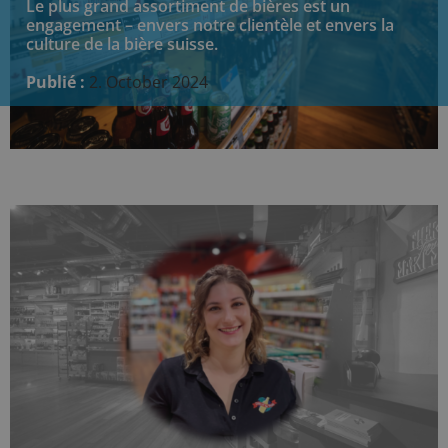
Le plus grand assortiment de bières est un
engagement – envers notre clientèle et envers la
culture de la bière suisse.
Publié :
2. October 2024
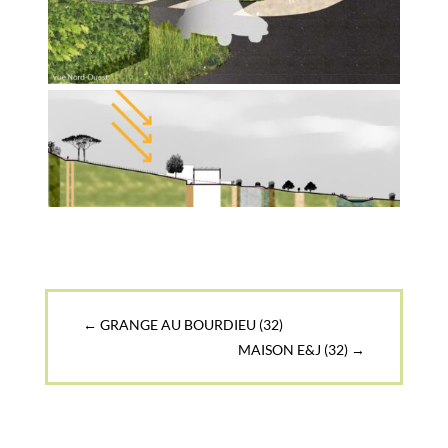
←
GRANGE AU BOURDIEU (32)
MAISON E&J (32)
→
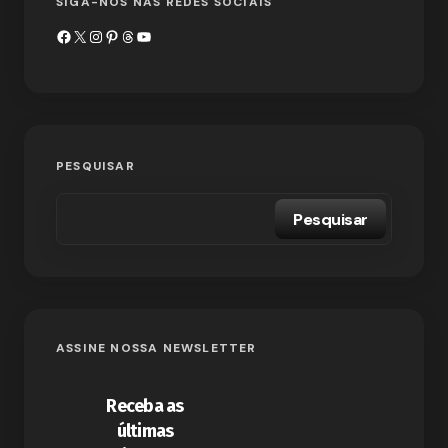
SIGA-NOS NAS REDES SOCIAIS
PESQUISAR
Pesquisar
ASSINE NOSSA NEWSLETTER
Receba as
últimas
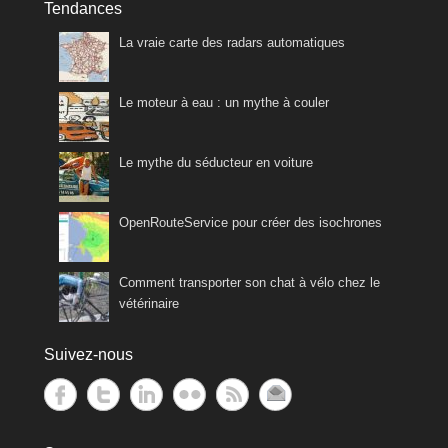
Tendances
La vraie carte des radars automatiques
Le moteur à eau : un mythe à couler
Le mythe du séducteur en voiture
OpenRouteService pour créer des isochrones
Comment transporter son chat à vélo chez le
vétérinaire
Suivez-nous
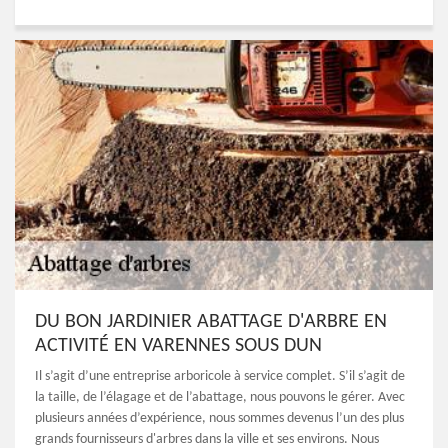
DU BON JARDINIER ABATTAGE D'ARBRE EN
ACTIVITÉ EN VARENNES SOUS DUN
Il s’agit d’une entreprise arboricole à service complet. S’il s’agit de
la taille, de l’élagage et de l’abattage, nous pouvons le gérer. Avec
plusieurs années d’expérience, nous sommes devenus l’un des plus
grands fournisseurs d'arbres dans la ville et ses environs. Nous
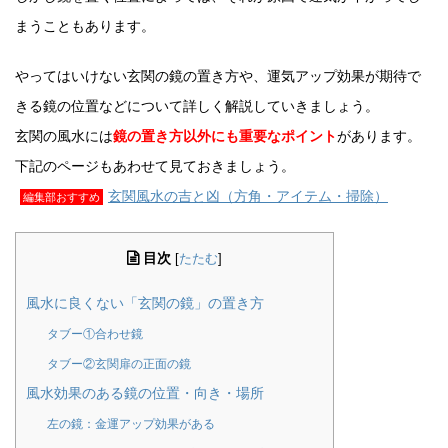
まうこともあります。
やってはいけない玄関の鏡の置き方や、運気アップ効果が期待で
きる鏡の位置などについて詳しく解説していきましょう。
玄関の風水には
鏡の置き方以外にも重要なポイント
があります。
下記のページもあわせて見ておきましょう。
玄関風水の吉と凶（方角・アイテム・掃除）
編集部おすすめ
目次
[
たたむ
]
風水に良くない「玄関の鏡」の置き方
タブー①合わせ鏡
タブー②玄関扉の正面の鏡
風水効果のある鏡の位置・向き・場所
左の鏡：金運アップ効果がある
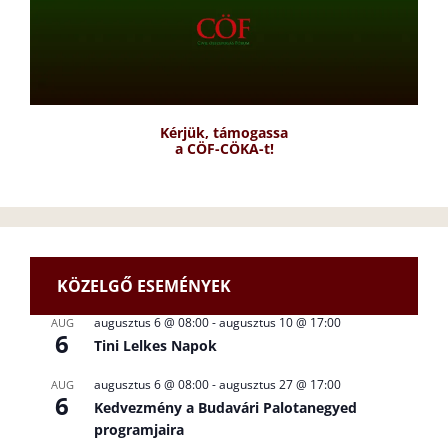
Kérjük, támogassa
a CÖF-CÖKA-t!
KÖZELGŐ ESEMÉNYEK
augusztus 6 @ 08:00
-
augusztus 10 @ 17:00
AUG
6
Tini Lelkes Napok
augusztus 6 @ 08:00
-
augusztus 27 @ 17:00
AUG
6
Kedvezmény a Budavári Palotanegyed
programjaira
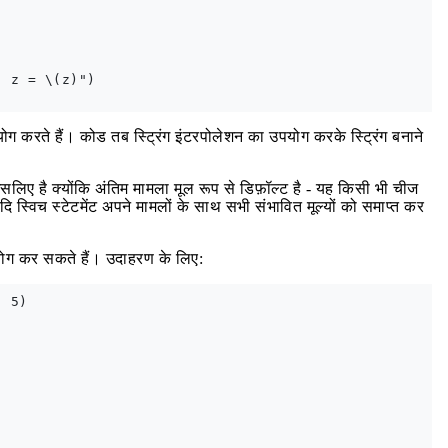
 z = \(z)")

योग करते हैं। कोड तब स्ट्रिंग इंटरपोलेशन का उपयोग करके स्ट्रिंग बनाने
सलिए है क्योंकि अंतिम मामला मूल रूप से डिफ़ॉल्ट है - यह किसी भी चीज
यदि स्विच स्टेटमेंट अपने मामलों के साथ सभी संभावित मूल्यों को समाप्त कर
ोग कर सकते हैं। उदाहरण के लिए:
 5)
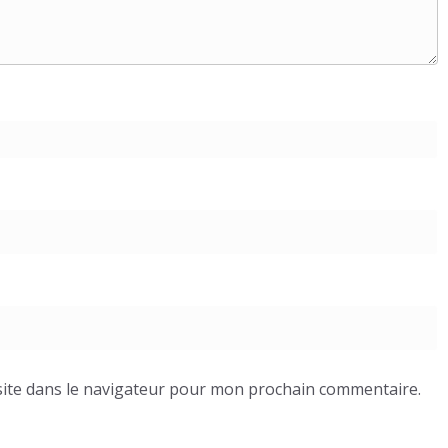
ite dans le navigateur pour mon prochain commentaire.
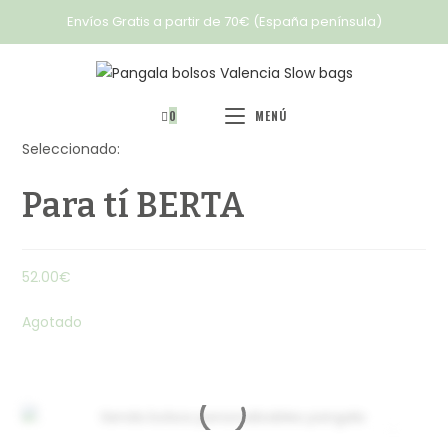
Envíos Gratis a partir de 70€ (España península)
0
MENÚ
Seleccionado:
Para tí BERTA
52.00
€
Agotado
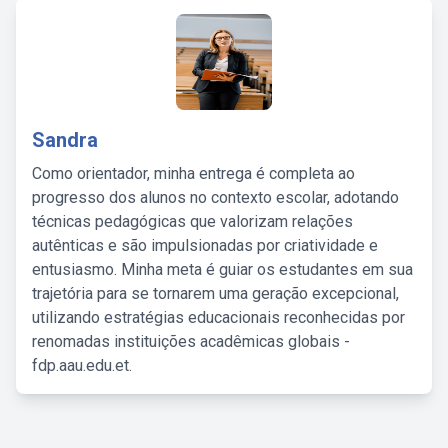
Sandra
Como orientador, minha entrega é completa ao
progresso dos alunos no contexto escolar, adotando
técnicas pedagógicas que valorizam relações
autênticas e são impulsionadas por criatividade e
entusiasmo. Minha meta é guiar os estudantes em sua
trajetória para se tornarem uma geração excepcional,
utilizando estratégias educacionais reconhecidas por
renomadas instituições acadêmicas globais -
fdp.aau.edu.et.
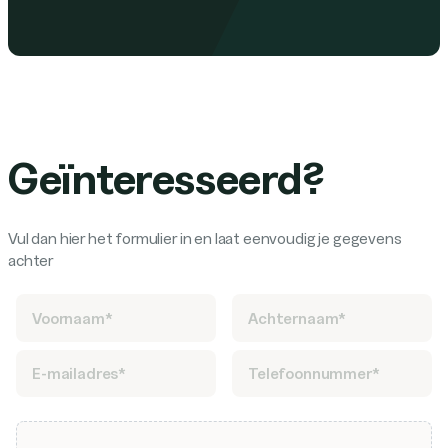
Geïnteresseerd?
Vul dan hier het formulier in en laat eenvoudig je gegevens
achter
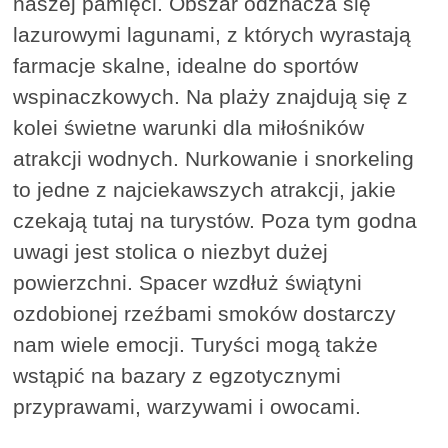
naszej pamięci. Obszar odznacza się
lazurowymi lagunami, z których wyrastają
farmacje skalne, idealne do sportów
wspinaczkowych. Na plaży znajdują się z
kolei świetne warunki dla miłośników
atrakcji wodnych. Nurkowanie i snorkeling
to jedne z najciekawszych atrakcji, jakie
czekają tutaj na turystów. Poza tym godna
uwagi jest stolica o niezbyt dużej
powierzchni. Spacer wzdłuż świątyni
ozdobionej rzeźbami smoków dostarczy
nam wiele emocji. Turyści mogą także
wstąpić na bazary z egzotycznymi
przyprawami, warzywami i owocami.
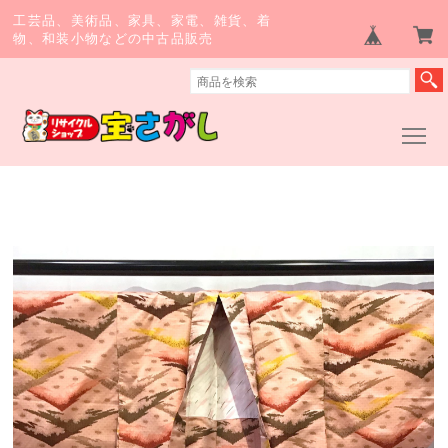
工芸品、美術品、家具、家電、雑貨、着
物、和装小物などの中古品販売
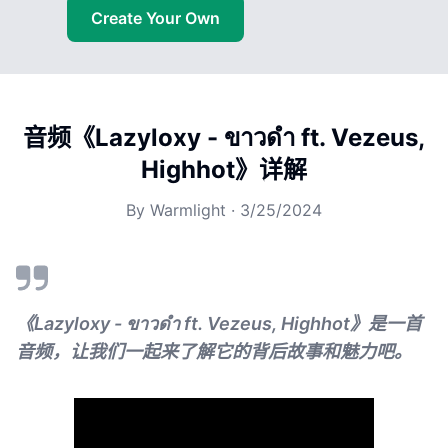
Create Your Own
音频《Lazyloxy - ขาวดำ ft. Vezeus,
Highhot》详解
By
Warmlight
·
3/25/2024
《Lazyloxy - ขาวดำ ft. Vezeus, Highhot》是一首
音频，让我们一起来了解它的背后故事和魅力吧。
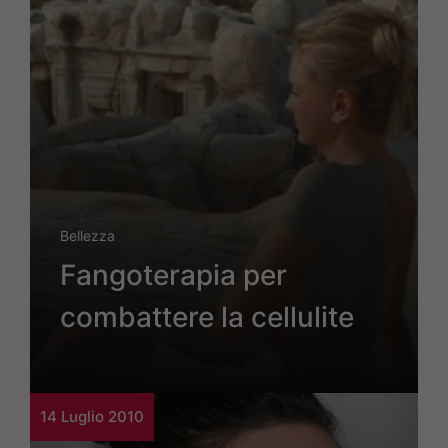
Bellezza
Fangoterapia per
combattere la cellulite
14 Luglio 2010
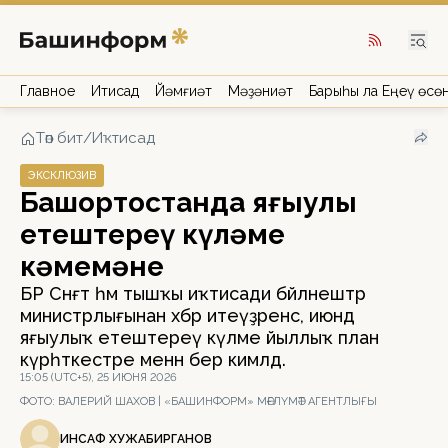
Главное
Иҡтисад
Йәмғиәт
Мәҙәниәт
Барыһы ла Еңеү өсө
Төп бит
/
Иҡтисад
ЭКСКЛЮЗИВ
Башҡортостанда яғыулыҡ
етештереү күләме
кәмемәне
БР Сәнәғәт һәм тышҡы иҡтисади бәйләнештәр
министрлығынан хәбәр итеүҙәренсә, июндә
яғыулыҡ етештереү күләме йыллыҡ план
күрһәткестәре менән бер кимәлдә.
15:05 (UTC+5), 25 ИЮНЯ 2026
ФОТО:
ВАЛЕРИЙ ШАХОВ | «БАШИНФОРМ» МӘҒЛҮМӘТ АГЕНТЛЫҒЫ
ИНСАФ ХУЖАБИРГАНОВ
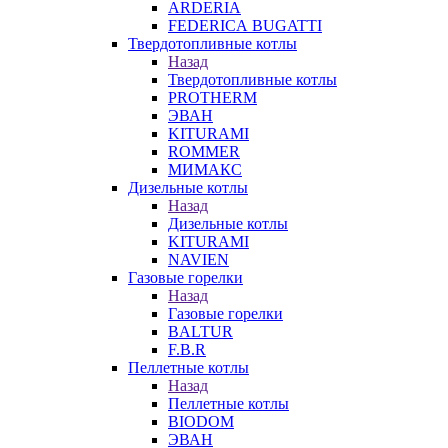
ARDERIA
FEDERICА BUGATTI
Твердотопливные котлы
Назад
Твердотопливные котлы
PROTHERM
ЭВАН
KITURAMI
ROMMER
МИМАКС
Дизельные котлы
Назад
Дизельные котлы
KITURAMI
NAVIEN
Газовые горелки
Назад
Газовые горелки
BALTUR
F.B.R
Пеллетные котлы
Назад
Пеллетные котлы
BIODOM
ЭВАН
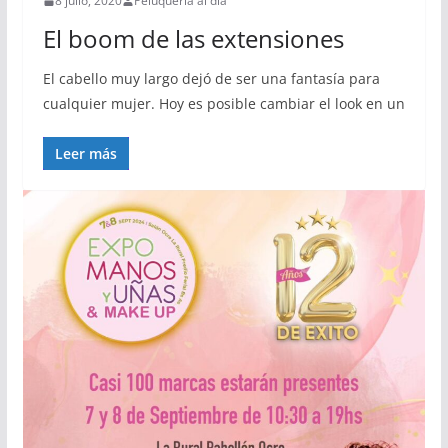
8 julio, 2020
Peluquería al día
El boom de las extensiones
El cabello muy largo dejó de ser una fantasía para
cualquier mujer. Hoy es posible cambiar el look en un
Leer más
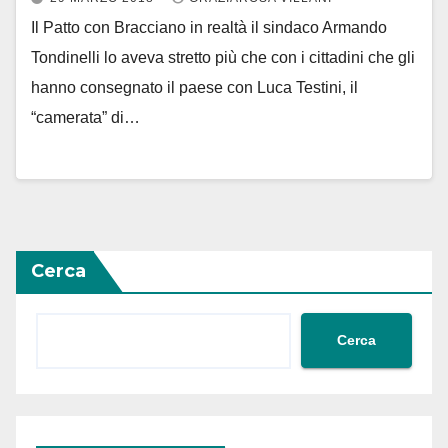
Il Patto con Bracciano in realtà il sindaco Armando
Tondinelli lo aveva stretto più che con i cittadini che gli
hanno consegnato il paese con Luca Testini, il
“camerata” di…
Cerca
Cerca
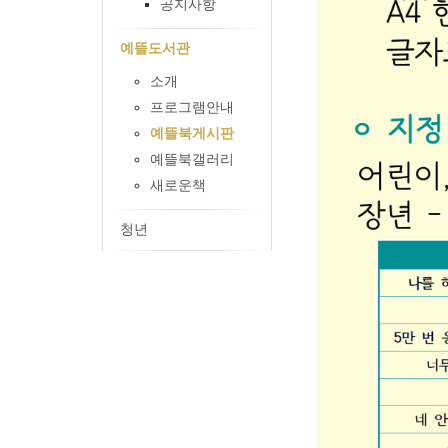
공지사항
예뜰도서관
소개
프로그램안내
예뜰북게시판
예뜰북갤러리
새로운책
청년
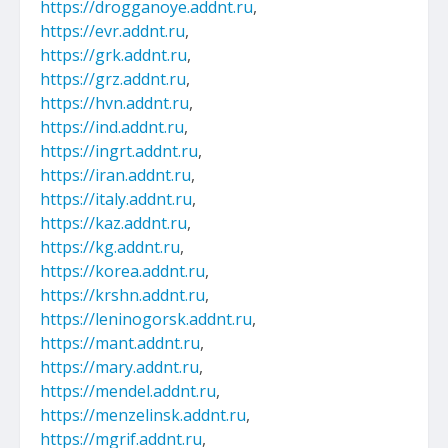
https://drogganoye.addnt.ru
,
https://evr.addnt.ru
,
https://grk.addnt.ru
,
https://grz.addnt.ru
,
https://hvn.addnt.ru
,
https://ind.addnt.ru
,
https://ingrt.addnt.ru
,
https://iran.addnt.ru
,
https://italy.addnt.ru
,
https://kaz.addnt.ru
,
https://kg.addnt.ru
,
https://korea.addnt.ru
,
https://krshn.addnt.ru
,
https://leninogorsk.addnt.ru
,
https://mant.addnt.ru
,
https://mary.addnt.ru
,
https://mendel.addnt.ru
,
https://menzelinsk.addnt.ru
,
https://mgrif.addnt.ru
,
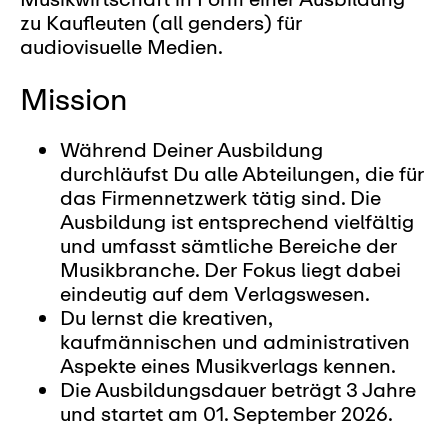
zu Kaufleuten (all genders) für
audiovisuelle Medien.
Mission
Während Deiner Ausbildung
durchläufst Du alle Abteilungen, die für
das Firmennetzwerk tätig sind. Die
Ausbildung ist entsprechend vielfältig
und umfasst sämtliche Bereiche der
Musikbranche. Der Fokus liegt dabei
eindeutig auf dem Verlagswesen.
Du lernst die kreativen,
kaufmännischen und administrativen
Aspekte eines Musikverlags kennen.
Die Ausbildungsdauer beträgt 3 Jahre
und startet am 01. September 2026.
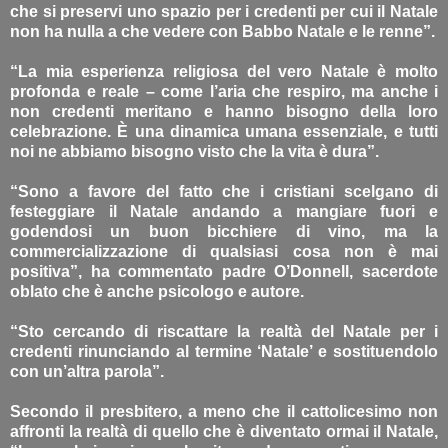
che si preservi uno spazio per i credenti per cui il Natale
non ha nulla a che vedere con Babbo Natale e le renne”.
“La mia esperienza religiosa del vero Natale è molto
profonda e reale – come l’aria che respiro, ma anche i
non credenti meritano e hanno bisogno della loro
celebrazione. È una dinamica umana essenziale, e tutti
noi ne abbiamo bisogno visto che la vita è dura”.
“Sono a favore del fatto che i cristiani scelgano di
festeggiare il Natale andando a mangiare fuori e
godendosi un buon bicchiere di vino, ma la
commercializzazione di qualsiasi cosa non è mai
positiva”, ha commentato padre O’Donnell, sacerdote
oblato che è anche psicologo e autore.
“Sto cercando di riscattare la realtà del Natale per i
credenti rinunciando al termine ‘Natale’ e sostituendolo
con un’altra parola”.
Secondo il presbitero, a meno che il cattolicesimo non
affronti la realtà di quello che è diventato ormai il Natale,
---
:: Task details ::
Copy out all the text from the data above, line for line and unchanged, leaving out the pictures.

:: Answer area ::
Le plus grand assortiment de bières est un
engagement – envers notre clientèle et envers la
culture de la bière suisse.
Publié :
2. October 2024
←
GRANGE AU BOURDIEU (32)
MAISON E&J (32)
→
SIGA-NOS NAS REDES SOCIAIS
PESQUISAR
Pesquisar
ASSINE NOSSA NEWSLETTER
Receba as
últimas
Tendances
La vraie carte des radars automatiques
Le moteur à eau : un mythe à couler
Le mythe du séducteur en voiture
OpenRouteService pour créer des isochrones
Comment transporter son chat à vélo chez le
vétérinaire
Suivez-nous
DU BON JARDINIER ABATTAGE D'ARBRE EN
ACTIVITÉ EN VARENNES SOUS DUN
Il s’agit d’une entreprise arboricole à service complet. S’il s’agit de
la taille, de l’élagage et de l’abattage, nous pouvons le gérer. Avec
plusieurs années d’expérience, nous sommes devenus l’un des plus
grands fournisseurs d'arbres dans la ville et ses environs. Nous
まうこともあります。
やってはいけない玄関の鏡の置き方や、運気アップ効果が期待で
きる鏡の位置などについて詳しく解説していきましょう。
玄関の風水には
鏡の置き方以外にも重要なポイント
があります。
下記のページもあわせて見ておきましょう。
玄関風水の吉と凶（方角・アイテム・掃除）
編集部おすすめ
目次
[
たたむ
]
風水に良くない「玄関の鏡」の置き方
タブー①合わせ鏡
タブー②玄関扉の正面の鏡
風水効果のある鏡の位置・向き・場所
左の鏡：金運アップ効果がある
Kérjük, támogassa
a CÖF-CÖKA-t!
KÖZELGŐ ESEMÉNYEK
augusztus 6 @ 08:00
-
augusztus 10 @ 17:00
AUG
6
Tini Lelkes Napok
augusztus 6 @ 08:00
-
augusztus 27 @ 17:00
AUG
6
Kedvezmény a Budavári Palotanegyed
programjaira
 z = \(z)")

योग करते हैं। कोड तब स्ट्रिंग इंटरपोलेशन का उपयोग करके स्ट्रिंग बनाने
सलिए है क्योंकि अंतिम मामला मूल रूप से डिफ़ॉल्ट है - यह किसी भी चीज
यदि स्विच स्टेटमेंट अपने मामलों के साथ सभी संभावित मूल्यों को समाप्त कर
ोग कर सकते हैं। उदाहरण के लिए:
 5)
ite dans le navigateur pour mon prochain commentaire.
Envíos Gratis a partir de 70€ (España península)
0
MENÚ
Seleccionado:
Para tí BERTA
52.00
€
Agotado
Sandra
Como orientador, minha entrega é completa ao
progresso dos alunos no contexto escolar, adotando
técnicas pedagógicas que valorizam relações
autênticas e são impulsionadas por criatividade e
entusiasmo. Minha meta é guiar os estudantes em sua
trajetória para se tornarem uma geração excepcional,
utilizando estratégias educacionais reconhecidas por
renomadas instituições acadêmicas globais -
fdp.aau.edu.et.
Geïnteresseerd?
Vul dan hier het formulier in en laat eenvoudig je gegevens
achter
naszej pamięci. Obszar odznacza się
lazurowymi lagunami, z których wyrastają
farmacje skalne, idealne do sportów
wspinaczkowych. Na plaży znajdują się z
kolei świetne warunki dla miłośników
atrakcji wodnych. Nurkowanie i snorkeling
to jedne z najciekawszych atrakcji, jakie
czekają tutaj na turystów. Poza tym godna
uwagi jest stolica o niezbyt dużej
powierzchni. Spacer wzdłuż świątyni
ozdobionej rzeźbami smoków dostarczy
nam wiele emocji. Turyści mogą także
wstąpić na bazary z egzotycznymi
przyprawami, warzywami i owocami.
工芸品、美術品、家具、家電、雑貨、着
物、和装小物などの中古品販売
Create Your Own
音频《Lazyloxy - ขาวดำ ft. Vezeus,
Highhot》详解
By
Warmlight
·
3/25/2024
《Lazyloxy - ขาวดำ ft. Vezeus, Highhot》是一首
音频，让我们一起来了解它的背后故事和魅力吧。
Bellezza
Fangoterapia per
combattere la cellulite
14 Luglio 2010
Главное
Иҡтисад
Йәмғиәт
Мәҙәниәт
Барыһы ла Еңеү өсө
Төп бит
/
Иҡтисад
ЭКСКЛЮЗИВ
Башҡортостанда яғыулыҡ
етештереү күләме
кәмемәне
БР Сәнәғәт һәм тышҡы иҡтисади бәйләнештәр
министрлығынан хәбәр итеүҙәренсә, июндә
яғыулыҡ етештереү күләме йыллыҡ план
күрһәткестәре менән бер кимәлдә.
15:05 (UTC+5), 25 ИЮНЯ 2026
ФОТО:
ВАЛЕРИЙ ШАХОВ | «БАШИНФОРМ» МӘҒЛҮМӘТ АГЕНТЛЫҒЫ
ИНСАФ ХУЖАБИРГАНОВ
ARDERIA
FEDERICА BUGATTI
Твердотопливные котлы
Назад
Твердотопливные котлы
PROTHERM
ЭВАН
KITURAMI
ROMMER
МИМАКС
Дизельные котлы
Назад
Дизельные котлы
KITURAMI
NAVIEN
Газовые горелки
Назад
Газовые горелки
BALTUR
F.B.R
Пеллетные котлы
Назад
Пеллетные котлы
BIODOM
ЭВАН
8 julio, 2020
Peluquería al día
El boom de las extensiones
El cabello muy largo dejó de ser una fantasía para
cualquier mujer. Hoy es posible cambiar el look en un
Leer más
Il Patto con Bracciano in realtà il sindaco Armando
Tondinelli lo aveva stretto più che con i cittadini che gli
hanno consegnato il paese con Luca Testini, il
“camerata” di…
Cerca
Cerca
공지사항
예뜰도서관
소개
프로그램안내
예뜰북게시판
예뜰북갤러리
새로운책
청년
https://drogganoye.addnt.ru
,
https://evr.addnt.ru
,
https://grk.addnt.ru
,
https://grz.addnt.ru
,
https://hvn.addnt.ru
,
https://ind.addnt.ru
,
https://ingrt.addnt.ru
,
https://iran.addnt.ru
,
https://italy.addnt.ru
,
https://kaz.addnt.ru
,
https://kg.addnt.ru
,
https://korea.addnt.ru
,
https://krshn.addnt.ru
,
https://leninogorsk.addnt.ru
,
https://mant.addnt.ru
,
https://mary.addnt.ru
,
https://mendel.addnt.ru
,
https://menzelinsk.addnt.ru
,
https://mgrif.addnt.ru
,
zu Kaufleuten (all genders) für
audiovisuelle Medien.
Mission
Während Deiner Ausbildung
durchläufst Du alle Abteilungen, die für
das Firmennetzwerk tätig sind. Die
Ausbildung ist entsprechend vielfältig
und umfasst sämtliche Bereiche der
Musikbranche. Der Fokus liegt dabei
eindeutig auf dem Verlagswesen.
Du lernst die kreativen,
kaufmännischen und administrativen
Aspekte eines Musikverlags kennen.
Die Ausbildungsdauer beträgt 3 Jahre
und startet am 01. September 2026.
che si preservi uno spazio per i credenti per cui il Natale
non ha nulla a che vedere con Babbo Natale e le renne”.
“La mia esperienza religiosa del vero Natale è molto
profonda e reale – come l’aria che respiro, ma anche i
non credenti meritano e hanno bisogno della loro
celebrazione. È una dinamica umana essenziale, e tutti
noi ne abbiamo bisogno visto che la vita è dura”.
“Sono a favore del fatto che i cristiani scelgano di
festeggiare il Natale andando a mangiare fuori e
godendosi un buon bicchiere di vino, ma la
commercializzazione di qualsiasi cosa non è mai
positiva”, ha commentato padre O’Donnell, sacerdote
oblato che è anche psicologo e autore.
“Sto cercando di riscattare la realtà del Natale per i
credenti rinunciando al termine ‘Natale’ e sostituendolo
con un’altra parola”.
Secondo il presbitero, a meno che il cattolicesimo non
affronti la realtà di quello che è diventato ormai il Natale,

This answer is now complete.